私は2013年4月4日、用事があり東京へ出かけた。
この折り、昼食を食べたのが、池の端藪蕎麦である。
池之端藪蕎麦は、かんだやぶそば、並木藪蕎麦と並び、
「藪蕎麦御三家」
の一つと、言われていた。
日本全国には、藪系のそば屋さんがたくさんあるわけだが、知名度、存在感は、この三つの店が、抜けていた。
まさに、名店中の名店だ。
私が池の端藪蕎麦へ入ったのは、午前11時35分。
開店から、たった5分しかたっていないのに、テーブル席は満席。
店員さんに、小あがりの席を勧められた。
テーブル席のお客さんたちは、おそらく、行列を作り店が開くのを待っていた。
それで、開店と同時に、入ったのだろう。
店の外観も、昭和の時代を思い起こさせる雰囲気だったが、店内も同様だった。
木造の天井、提灯をつぶしたような形の照明器具も、昭和の頃をほうふつさせる古風な雰囲気。

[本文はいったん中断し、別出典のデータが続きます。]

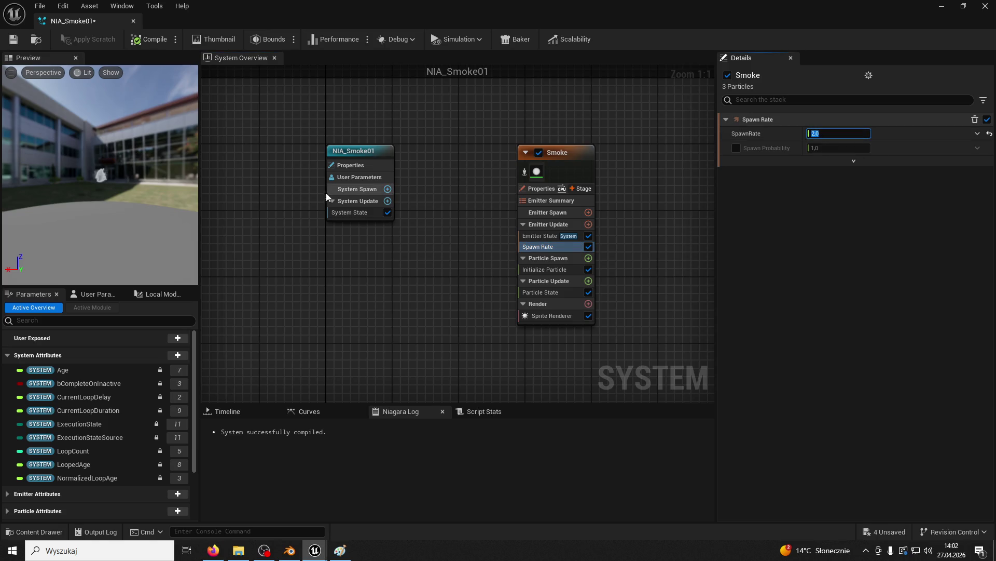
left_click(122, 172)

この店は、昭和29年(1954年)創業との事だが、創業当時のイメージを、ずっと大切にしてきたのであろう。
(さて、何を食べようかな・・・)と、おしながきを見つつ考える。
この日は、暖かい陽気なので冷たい蕎麦が食べたくなった。
600円のざるそばを注文。
注文して、2分か3分すると蕎麦、そば汁が出てきた。
店員さんの客への応対もテキパキして早いし、蕎麦を出すのも早い。
このあたり、好感がもてる。
この蕎麦は、甘皮つきのそば粉を、とろろでつないでいるという。
そば粉は、北海道産、福島県奥会津産、茨城県金砂郷産を、ブレンドしたもので、一年通して、味にばらつきが出ぬよう注意しているとの事だ。
つなぎのとろろは、全体の5%ほど入っている。
そば汁は、驚くほど量が少ない。
これは、どうしてかというと、江戸そば特有の辛さがある汁だから。
辛いから、蕎麦に少しだけつけて食べなさい、という配慮である。
こういう伝統の江戸そばというのは、蕎麦の端に、少しだけそば汁をつけていただくのが、粋とされる。
私も、そんな感じで、食べていった。
蕎麦は、ツルツルしてこしが、ひじょうにある。
こしがあるから、細くても、食べごたえを感じる。
そば汁は、辛いけど、同時に他のそば屋のものより、しょっぱい感じがした。
グルメの本を読むと、この店のそば汁は、とかく「辛い」とばかり強調されている。
だから、このしょっぱさは意外だった。
だが、蕎麦とそば汁の相性はいい。
全体的に、かなり美味い蕎麦だ。さすが名店。期待していた通りの美味しさであった。